Opinion

Israel’s strikes on terror chiefs show it will fight alone — despite US reluctance

On Tuesday, Iran’s newly inaugurated President Masoud Pezeshkian was greeted with the now all-too-familiar frenzied chants of “Death to Israel” and “Death to America” in the streets, cafes and public squares of Tehran.

The crowds should have tried screaming “Death to Haniyeh.” It would have been far more prescient.

That day, just hours after meeting with Iranian Supreme Leader Ayatollah Ali Khamenei, Hamas leader Ismail Haniyeh was killed in Tehran by an apparent precision-guided missile, no doubt courtesy of the Israel Defense Forces.

Good riddance.

Haniyeh, the terror group’s top political honcho, was responsible for the deaths of tens of thousands of people — including hundreds of Americans — in the war against Israel he started.

He was a primary driver of the Oct. 7 attacks and directly culpable in the murder and kidnapping of US citizens — seven of whom are still being held dead or alive by Hamas in Gaza.

Israel is showing the White House how to win.

After months of self-defeating handcuffing by the Biden administration and its insistence on restraint and “proportionate responses,” Israel said “enough” — and went for Hamas’ jugular.

Killing Haniyeh in Tehran wasn’t the only victory of the day.

Earlier, in Beirut, Israel claimed responsibility for killing Fuad Shukr, the third-ranking member in command of Hezbollah.

Shukr is widely believed to have been responsible for last Saturday’s attack that killed 12 Druze children on a soccer field in the Golan Heights in Northern Israel.

The two targeted actions were a continuation of the IDF’s overall strategy to disassemble, on a top-down basis, Hamas, Hezbollah and the military command structure of Iran’s Revolutionary Guard Corps — one leader at a time.

Khamenei and Hassan Nasrallah, Iran’s Hezbollah toady, suffered left and right hooks from Israel in the span of 24 hours.

Both men likely now are wondering if their own bunkers are deep enough — and fear now may drive them to all-out war with Jerusalem.

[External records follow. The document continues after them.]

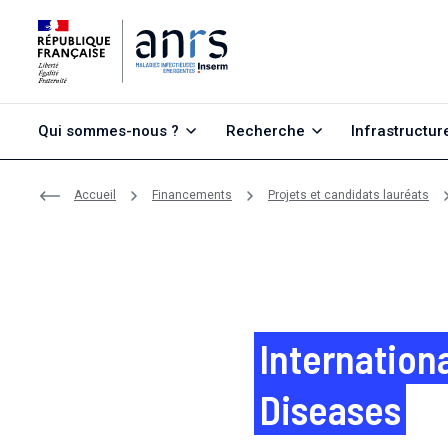
Aller au contenu
Aller à la recherche
Aller au menu
Qui sommes-nous ?
Recherche
Infrastructur
Accueil
Financements
Projets et candidats lauréats
Internation
Diseases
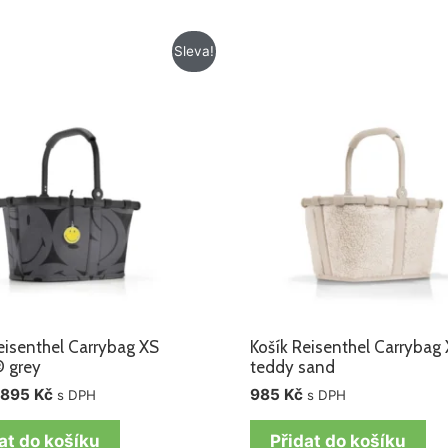
Původní
Aktuální
Sleva!
cena
cena
byla:
je:
975 Kč.
895 Kč.
eisenthel Carrybag XS
Košík Reisenthel Carrybag
® grey
teddy sand
895
Kč
985
Kč
s DPH
s DPH
at do košíku
Přidat do košíku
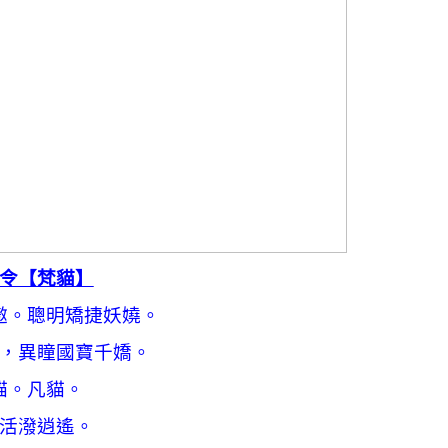
令【梵貓】
遨。聰明矯捷妖嬈。
，異瞳國寶千嬌。
貓。凡貓。
活潑逍遙。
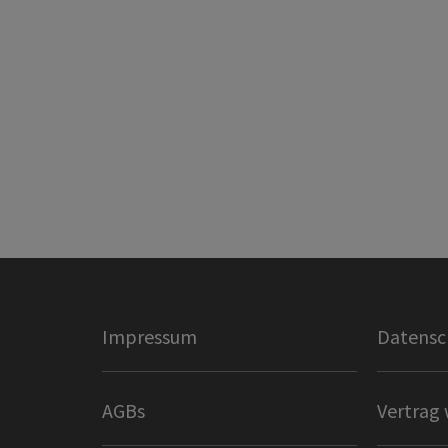
Impressum
Datensc
AGBs
Vertrag 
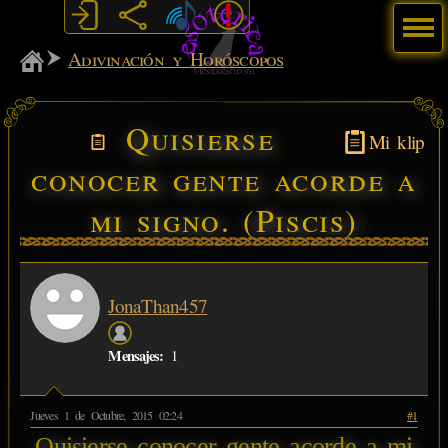
Menú
MiSabueso
Adivinación y Horóscopos
Quisierse
Mi klip
conocer gente acorde a
mi signo. (Piscis)
JonaThan457
Mensajes:
1
Jueves 1 de Octubre, 2015 02:24
#1
Quisierse conocer gente acorde a mi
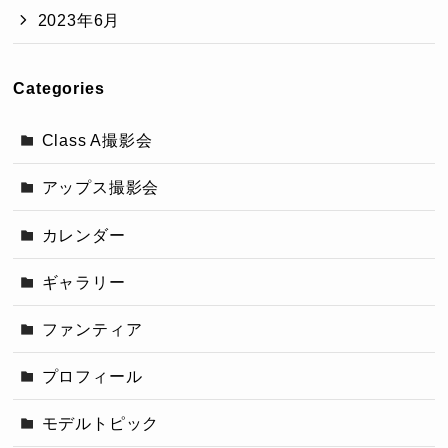
2023年6月
Categories
Class A撮影会
アップス撮影会
カレンダー
ギャラリー
ファンティア
プロフィール
モデルトピック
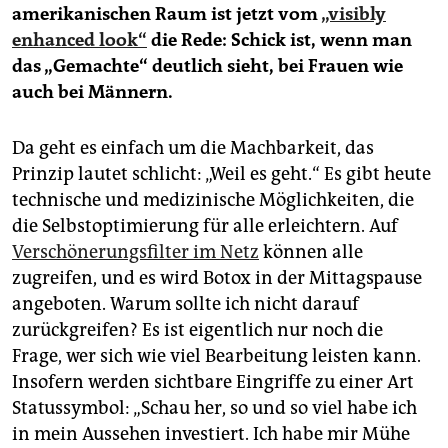
amerikanischen Raum ist jetzt vom
„visibly
enhanced look“
die Rede: Schick ist, wenn man
das „Gemachte“ deutlich sieht, bei Frauen wie
auch bei Männern.
Da geht es einfach um die Machbarkeit, das
Prinzip lautet schlicht: „Weil es geht.“ Es gibt heute
technische und medizinische Möglichkeiten, die
die Selbstoptimierung für alle erleichtern. Auf
Verschönerungsfilter im Netz
können alle
zugreifen, und es wird Botox in der Mittagspause
angeboten. Warum sollte ich nicht darauf
zurückgreifen? Es ist eigentlich nur noch die
Frage, wer sich wie viel Bearbeitung leisten kann.
Insofern werden sichtbare Eingriffe zu einer Art
Statussymbol: „Schau her, so und so viel habe ich
in mein Aussehen investiert. Ich habe mir Mühe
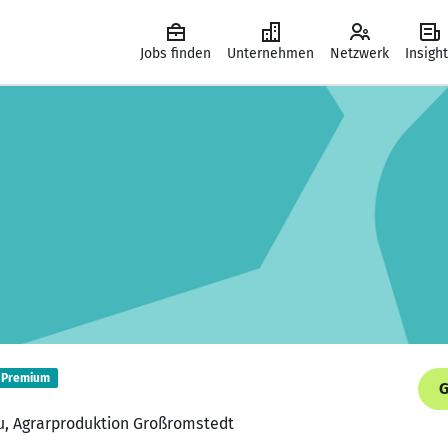
Jobs finden
Unternehmen
Netzwerk
Insigh
Premium
G
au, Agrarproduktion Großromstedt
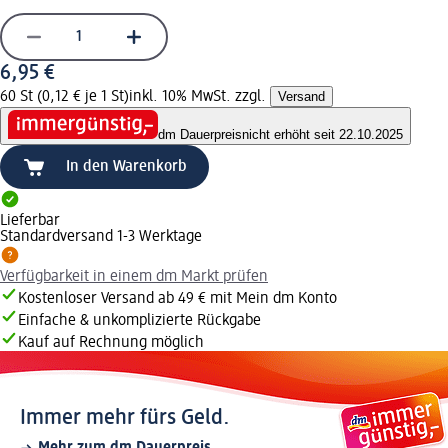
6,95 €
60 St (0,12 € je 1 St)
inkl. 10% MwSt. zzgl.
Versand
dm Dauerpreis
nicht erhöht seit 22.10.2025
In den Warenkorb
Lieferbar
Standardversand 1-3 Werktage
Verfügbarkeit in einem dm Markt prüfen
Kostenloser Versand ab 49 € mit Mein dm Konto
Einfache & unkomplizierte Rückgabe
Kauf auf Rechnung möglich
Immer mehr fürs Geld.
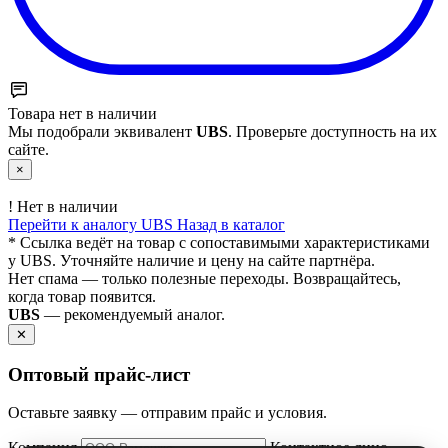
Товара нет в наличии
Мы подобрали эквивалент
UBS
. Проверьте доступность на их
сайте.
×
!
Нет в наличии
Перейти к аналогу UBS
Назад в каталог
* Ссылка ведёт на товар с сопоставимыми характеристиками
у UBS. Уточняйте наличие и цену на сайте партнёра.
Нет спама — только полезные переходы. Возвращайтесь,
когда товар появится.
UBS
— рекомендуемый аналог.
✕
Оптовый прайс‑лист
Оставьте заявку — отправим прайс и условия.
Компания
Контактное лицо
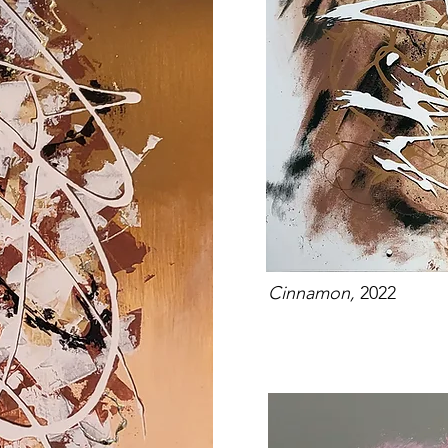
Cinnamon,
2022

They’re also likely looking over their shoulders, wondering who in their orbit clued in the Mossad — Israel’s intelligence service — to Haniyeh’s and Shukr’s locations, deep behind enemy lines in Beirut and Tehran.

Khamenei cannot let this pass: After all, Haniyeh died in his capital and on a day that the Axis of Resistance had gathered in Tehran to witness the inauguration of Pezeshkian.

What was to be a gathering of the mighty and defiant enemies of Israel and the West proved to be the assembly of the weak and vulnerable.

Regime survival demands a response, and losing face to this enemy could rapidly destroy Khamenei’s grip on power throughout Iran.

Yet Iran’s first attempt at hitting Israel directly on April 14 proved to be a spectacular failure — and an embarrassment all of its own.

Only a handful of hundreds of Iranian drones, ICBM missiles and glide bombs got through Israeli defenses, and none hit a significant target.

The first reprisal move made by IRGC Brigadier General Esmail Qaani might be to unleash his proxies in Syria, Iraq and Yemen to target American military forces.

The goal would be to kinetically exploit what Iran likely interprets to be the growing wedge between Vice President Kamala Harris and Netanyahu.

Harris last week — wittingly or not — sent that message to Khamenei and Nasrallah as she crassly pandered to Gen Z and progressive voters by opting to embarrass Netanyahu at the White House, using their bilateral meeting to criticize Israel over its war against Hamas.

The presumptive Democratic nominee said she wouldn’t be silent — and on Tuesday, Bibi in effect responded, saying with Israel’s actions that he will not be cowed by ill-advised White House obstructionism.

Iran will have to try to hit Israel; Khamenei has vowed revenge — including, purportedly, a direct strike.

But his calculus must include doing so without threatening his nuclear-weapons program, which is rapidly approaching breakout.

Unleashing Hezbollah might, in Khamenei’s view, be the only option that ensures regime survival and preserves his nuclear facilities.

Israel, however, may not wait.

The IDF sent Khamenei and Nasrallah the same message Tuesday: Israel is not afraid of you — and we are willing to take you on alone, with or without White House support.

Doubt Israel?

Just ask Haniyeh or Shukr.

They just learned how to negotiate a permanent cease-fire the hard way.

Mark Toth writes on national security and foreign policy. Col. (Ret.) Jonathan Sweet served 30 years as a military intelligence officer.